Below, some lines carry pictures; leave those pictures out and retype exactly the lines from the one with "Corp. C. Watson. I think this man survived." through the one with "there is abundant rainfall.".

(RECORDS PROVIDED begins)

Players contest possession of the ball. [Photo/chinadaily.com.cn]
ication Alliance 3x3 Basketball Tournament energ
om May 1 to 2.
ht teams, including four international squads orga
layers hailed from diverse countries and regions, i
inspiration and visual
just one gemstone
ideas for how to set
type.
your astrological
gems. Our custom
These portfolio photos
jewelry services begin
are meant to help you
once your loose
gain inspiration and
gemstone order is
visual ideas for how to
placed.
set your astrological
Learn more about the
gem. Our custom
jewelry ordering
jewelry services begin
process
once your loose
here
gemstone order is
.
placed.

(RECORDS PROVIDED ends)
(RECORDS PROVIDED begins)

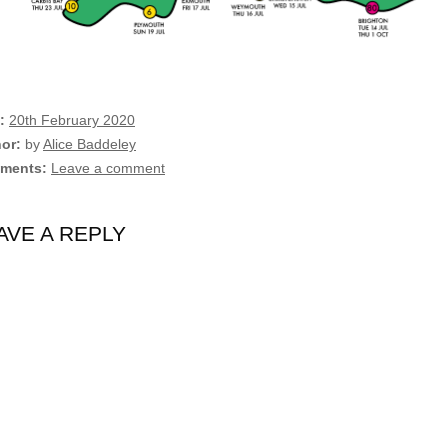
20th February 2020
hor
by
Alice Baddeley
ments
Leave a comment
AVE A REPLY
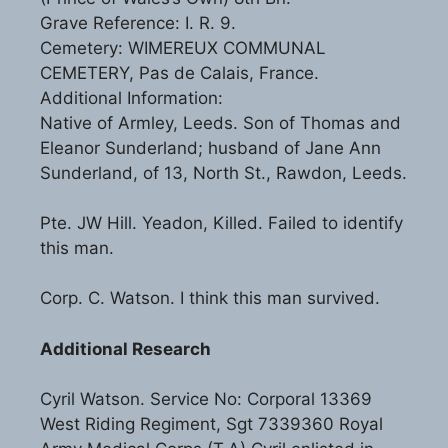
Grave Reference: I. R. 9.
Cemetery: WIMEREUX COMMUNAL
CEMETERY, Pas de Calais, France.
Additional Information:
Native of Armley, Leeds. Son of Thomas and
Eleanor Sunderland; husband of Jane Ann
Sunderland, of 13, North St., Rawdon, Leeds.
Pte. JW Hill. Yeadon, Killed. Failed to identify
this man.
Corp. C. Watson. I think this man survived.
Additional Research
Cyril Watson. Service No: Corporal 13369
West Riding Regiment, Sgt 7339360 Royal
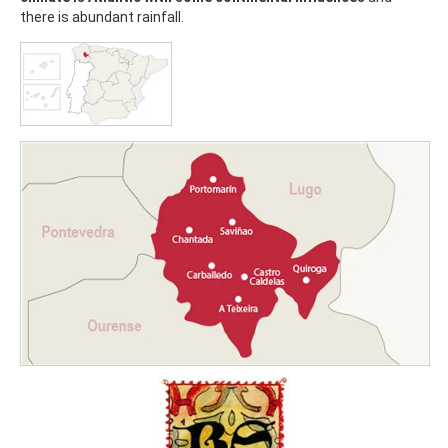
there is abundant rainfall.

(RECORDS PROVIDED ends)

#### THE ANSWER:
Corp. C. Watson. I think this man survived.
Additional Research
Cyril Watson. Service No: Corporal 13369
West Riding Regiment, Sgt 7339360 Royal
there is abundant rainfall.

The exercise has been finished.